The redevelopment of Trafalgar Square some years ago transformed it from a traffic-ridden hazard to one of the great public spaces: grand, accessible and at the heart of all things London. A food mecca it is unfortunately, and most emphatically, not. Stepping off the Square, however, offers some excellent eating options at reasonable prices – a double act that’s particularly hard to pull off in this most expensive of cities.

The fantastic thing about London is how compact the centre really is. Looking to the Tube map is actually misleading: what may take several stops and require changing lines can, in reality at street level, be a matter of a few blocks walking. So it is that Trafalgar Square is connected to Buckingham Palace via one of London’s most pleasant walks, under the Admiralty Arch and through St James Park. The Park, conveniently for the hungry tourist, is home to Inn The Park, a light, spacious restaurant and upmarket takeaway. Overlooking the duck pond, Inn The Park is popular with both sightseers en route to or from the Palace, Houses of Parliament or Big Ben and government bureaucrats from the ‘Westminster village’ because it so successfully achieves a relaxed, child-friendly café atmosphere, while serving excellent, seasonal and largely organic food at – for London – reasonable prices.

Inn The Park 1

On a warm day, choosing from the salad or sandwich options – no tuna-sweetcorn-mayonnaise here! – plus a delicious sweet something and an artisinal bottled juice and joining the office workers sunning themselves on the grass is an instant cure for sightseeing-fatigue.

Inn The Park outside

If, however, you are heading the other way out of Trafalgar Square, braving the reheated pizza hell that is the 10 minute walk towards Leicester Square and in need of a quick refuelling pit-stop, Gaby’s on the Charing Cross Rd is the place. Unprepossessing from the outside and with old-school formica tables inside, Gaby’s offers a range of Jewish and mezze style dishes like chickpea salads, eggplant with tahini and butterbeans cooked with onions and garlic, making it a great option for vegetarians. It’s not a vege establishment though and their salt beef sandwiches with mustard are famous. With the feel of a typical English caff and offering both dine-in or takeaway, Gaby’s is a low cost option serving an outstanding selection of European Jewish and more Mediterranean oriented food.

* **Provided records**

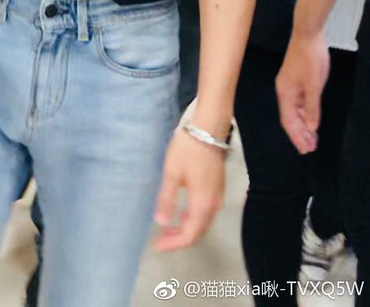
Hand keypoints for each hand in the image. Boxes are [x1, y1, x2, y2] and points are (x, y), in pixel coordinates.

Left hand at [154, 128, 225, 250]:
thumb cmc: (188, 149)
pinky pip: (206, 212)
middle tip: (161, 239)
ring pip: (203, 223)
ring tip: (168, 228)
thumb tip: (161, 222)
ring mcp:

--

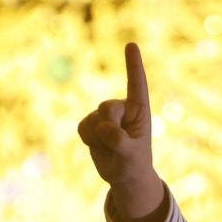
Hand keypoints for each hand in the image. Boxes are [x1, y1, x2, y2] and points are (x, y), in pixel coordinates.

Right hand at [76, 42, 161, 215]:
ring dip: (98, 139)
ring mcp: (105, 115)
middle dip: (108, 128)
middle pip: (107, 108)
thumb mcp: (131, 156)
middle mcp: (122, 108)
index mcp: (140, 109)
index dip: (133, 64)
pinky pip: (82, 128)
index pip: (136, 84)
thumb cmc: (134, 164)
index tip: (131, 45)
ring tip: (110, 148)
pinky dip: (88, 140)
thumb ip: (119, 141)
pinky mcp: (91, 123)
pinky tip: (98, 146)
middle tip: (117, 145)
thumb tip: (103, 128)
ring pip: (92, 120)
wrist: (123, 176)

...

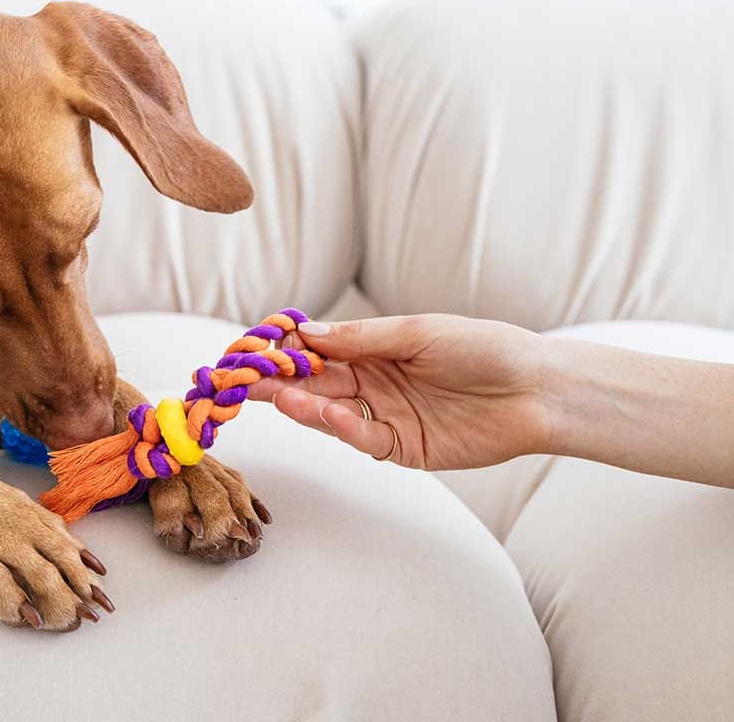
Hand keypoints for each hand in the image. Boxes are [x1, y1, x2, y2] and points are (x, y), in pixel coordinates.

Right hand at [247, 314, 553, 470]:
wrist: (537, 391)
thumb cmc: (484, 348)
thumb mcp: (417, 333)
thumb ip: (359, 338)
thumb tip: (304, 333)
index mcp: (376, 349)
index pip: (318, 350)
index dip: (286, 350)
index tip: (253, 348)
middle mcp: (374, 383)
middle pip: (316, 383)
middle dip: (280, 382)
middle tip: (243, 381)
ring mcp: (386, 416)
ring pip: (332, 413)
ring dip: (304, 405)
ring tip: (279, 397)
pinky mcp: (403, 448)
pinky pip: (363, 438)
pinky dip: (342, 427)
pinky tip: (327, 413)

* **Study questions**
A. In the piece on eating near Trafalgar Square, which road is Gaby's on?
B. List every dish that the piece on eating near Trafalgar Square names as served at Gaby's.
C. Continue the piece on eating near Trafalgar Square from its final sentence, in the same voice.

* **Answers given**
A. Charing Cross Rd

B.
- chickpea salads
- eggplant with tahini
- butterbeans cooked with onions and garlic
- salt beef sandwiches with mustard

C.
Gaby's Deli

Of course, you may have emerged from the labyrinthine National Gallery, blinking in the sunlight like a mole long under ground and in need of a restorative drink. Head down the Strand and right down Villiers St, towards Embankment Tube station, and you’ll be rewarded with Gordon’s Wine Cellars.

Gordon's outside

Overcome any doubts about its dubious appearance and take the precarious and rickety looking stairs and suddenly, what seemed like just a corridor, opens out into a surprisingly large underground drinking den. The small bar area stocks a wide range of wines by the glass or bottle – when I was there last, this included several sherries and a rather nice claret – but don’t ask me what vineyard it came from ‘cos I’d drunk quite a lot of it by then! Tucked into the subterranean foundation arches of the buildings above, perhaps even of Charing Cross Station itself, Gordon’s is intimate and highly atmospheric and not for the claustrophobic. Tables are close packed, candlelit and disappear into the gloom and the damp, curved brick ceiling is within touching distance. That’s touching distance when you’re sitting down. As a popular bar, there is spillover space outside, which would accommodate any severe claustrophobes or, indeed, any punter unluckily trying for a table on a busy Friday night.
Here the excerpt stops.